**Problem requirements**
Scan the entries below for the word "Association" and copy every line where it turns up.

[[ Material shown, beginning ]]

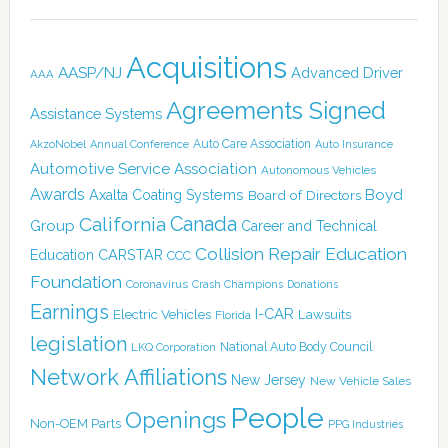
Acquisitions
AASP/NJ
Advanced Driver
AAA
Agreements Signed
Assistance Systems
Auto Care Association
AkzoNobel
Annual Conference
Auto Insurance
Automotive Service Association
Autonomous Vehicles
Awards
Boyd
Axalta Coating Systems
Board of Directors
Canada
California
Group
Career and Technical
Collision Repair Education
CARSTAR
Education
CCC
Foundation
Coronavirus
Crash Champions
Donations
Earnings
I-CAR
Electric Vehicles
Lawsuits
Florida
legislation
National Auto Body Council
LKQ Corporation
Network Affiliations
New Jersey
New Vehicle Sales
People
Openings
Non-OEM Parts
PPG Industries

[[ Material shown, end ]]

**Answer to this exercise**
Auto Care Association
Automotive Service Association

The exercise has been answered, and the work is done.